Can businesses that have prepared for a no-deal Brexit get their money back if it doesn’t happen?
Analysis: Some small businesses have been reluctant to expend significant sums on getting ready for Brexit, as Ben Chapman explains
Companies large and small are currently in the unenviable position of having to spend money to prepare for a no-deal Brexit that might never happen.
As 29 March approaches, more goods are stockpiled, warehouse units filled, empty offices rented and contingency plans made.
As Mike Hawes, boss of the Society of Motor Manufacturers and Traders, put it this week: “Every day a no-deal Brexit remains a possibility is another day ... companies pay the price in additional and potentially pointless costs.”

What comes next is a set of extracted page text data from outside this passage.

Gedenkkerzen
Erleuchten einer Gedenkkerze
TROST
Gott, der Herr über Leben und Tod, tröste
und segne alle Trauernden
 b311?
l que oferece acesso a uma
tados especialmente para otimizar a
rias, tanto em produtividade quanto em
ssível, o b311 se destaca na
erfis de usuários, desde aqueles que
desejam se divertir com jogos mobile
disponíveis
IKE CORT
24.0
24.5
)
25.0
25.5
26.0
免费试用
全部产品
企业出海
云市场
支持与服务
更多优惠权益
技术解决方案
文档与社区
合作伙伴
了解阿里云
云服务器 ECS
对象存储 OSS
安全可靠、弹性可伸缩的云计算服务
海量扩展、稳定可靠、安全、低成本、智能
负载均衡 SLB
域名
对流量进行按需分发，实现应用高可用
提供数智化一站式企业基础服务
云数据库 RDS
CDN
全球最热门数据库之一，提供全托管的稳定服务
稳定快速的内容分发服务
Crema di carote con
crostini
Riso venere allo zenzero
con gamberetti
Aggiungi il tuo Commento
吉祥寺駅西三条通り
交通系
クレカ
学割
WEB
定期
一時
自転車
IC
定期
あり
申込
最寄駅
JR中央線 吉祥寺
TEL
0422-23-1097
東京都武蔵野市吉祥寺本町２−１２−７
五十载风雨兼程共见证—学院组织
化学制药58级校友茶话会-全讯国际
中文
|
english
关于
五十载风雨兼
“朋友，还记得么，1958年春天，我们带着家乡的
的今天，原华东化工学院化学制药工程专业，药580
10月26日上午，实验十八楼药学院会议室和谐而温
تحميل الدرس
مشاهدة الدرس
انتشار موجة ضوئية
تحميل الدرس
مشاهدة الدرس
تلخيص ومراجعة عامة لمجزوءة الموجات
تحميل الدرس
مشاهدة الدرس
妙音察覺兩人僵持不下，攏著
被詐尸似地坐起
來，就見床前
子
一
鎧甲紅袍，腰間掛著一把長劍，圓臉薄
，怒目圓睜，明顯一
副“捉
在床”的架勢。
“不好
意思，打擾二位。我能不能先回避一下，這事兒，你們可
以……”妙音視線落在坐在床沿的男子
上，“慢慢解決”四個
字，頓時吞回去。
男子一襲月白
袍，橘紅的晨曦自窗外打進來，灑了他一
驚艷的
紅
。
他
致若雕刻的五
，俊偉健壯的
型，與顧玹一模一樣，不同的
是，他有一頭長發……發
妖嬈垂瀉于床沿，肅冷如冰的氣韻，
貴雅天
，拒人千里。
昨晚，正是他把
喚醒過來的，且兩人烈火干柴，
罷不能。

All of this adds up to a considerable amount. The government itself has spent more than £4.2bn so far on Brexit preparations, though not all of that has gone towards no-deal planning.
For smaller firms the amounts can be significant, but can any of this be recouped by way of compensation if it turns out to have been unnecessary?
Ultimately, the answer for businesses seems to be no; but there is a severe lack of information and clarity on this point.
Neither the Department for Exiting the EU nor the Department for Business, Energy and Industrial Strategy could point to any government mechanism that would cover unnecessary no-deal costs for small firms.
This is something that some small and medium-sized businesses have said they want. In a survey late last year by the Federation of Small Businesses (FSB), 16 per cent of respondents said they would find a voucher of £2,000 to £3,000 towards Brexit planning helpful. Another 10 per cent wanted interest-free loans to cover the costs.
But three times as many firms simply wanted clear information, kept in a single place, about how they should prepare. Such a one-stop shop still doesn’t exist, leaving businesses in the dark.
In the face of such uncertainty, it is understandable to an extent that only one in seven small companies have starting planning for a no-deal Brexit despite the fact that half think it will be harmful to them. Some no doubt are loath to spend money on which they may see no return.
Typically of course, firms plan for future risks with insurance, but for a no-deal scenario this presents a problem. As the Association of British Insurers points out, cover is designed for unforeseeable events – fire, theft, critical illness – which are somewhat different to those posed by a no-deal outcome.
Perhaps more beneficial than any insurance policy, however, would be if Brexit didn’t go ahead.
The UK has forgone around 2 per cent of predicted economic growth since the June 2016 referendum, while the government’s own analysis forecasts a no-deal departure will chop 9.3 per cent off GDP.